**What this task involves:** The word "right" marks the lines to report; pull each of them from the listing.

**Provided information:**
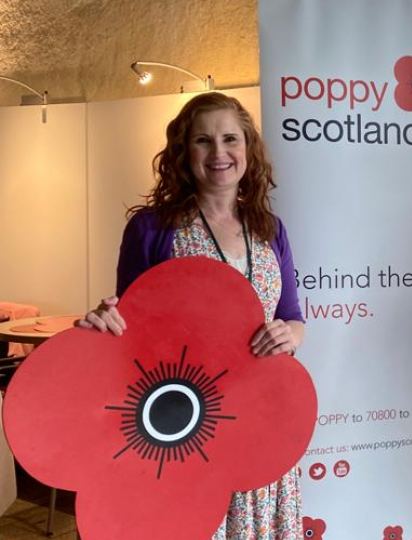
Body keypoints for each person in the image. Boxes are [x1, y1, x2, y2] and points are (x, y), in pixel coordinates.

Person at [77, 92, 306, 540]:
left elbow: (292, 316)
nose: (219, 153)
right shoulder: (153, 228)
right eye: (203, 141)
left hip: (263, 417)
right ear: (184, 153)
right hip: (187, 424)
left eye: (230, 139)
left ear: (248, 150)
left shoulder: (269, 227)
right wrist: (104, 323)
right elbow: (130, 328)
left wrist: (288, 337)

**Answer space:**
right shoulder: (153, 228)
right eye: (203, 141)
right ear: (184, 153)
right hip: (187, 424)
right wrist: (104, 323)
right elbow: (130, 328)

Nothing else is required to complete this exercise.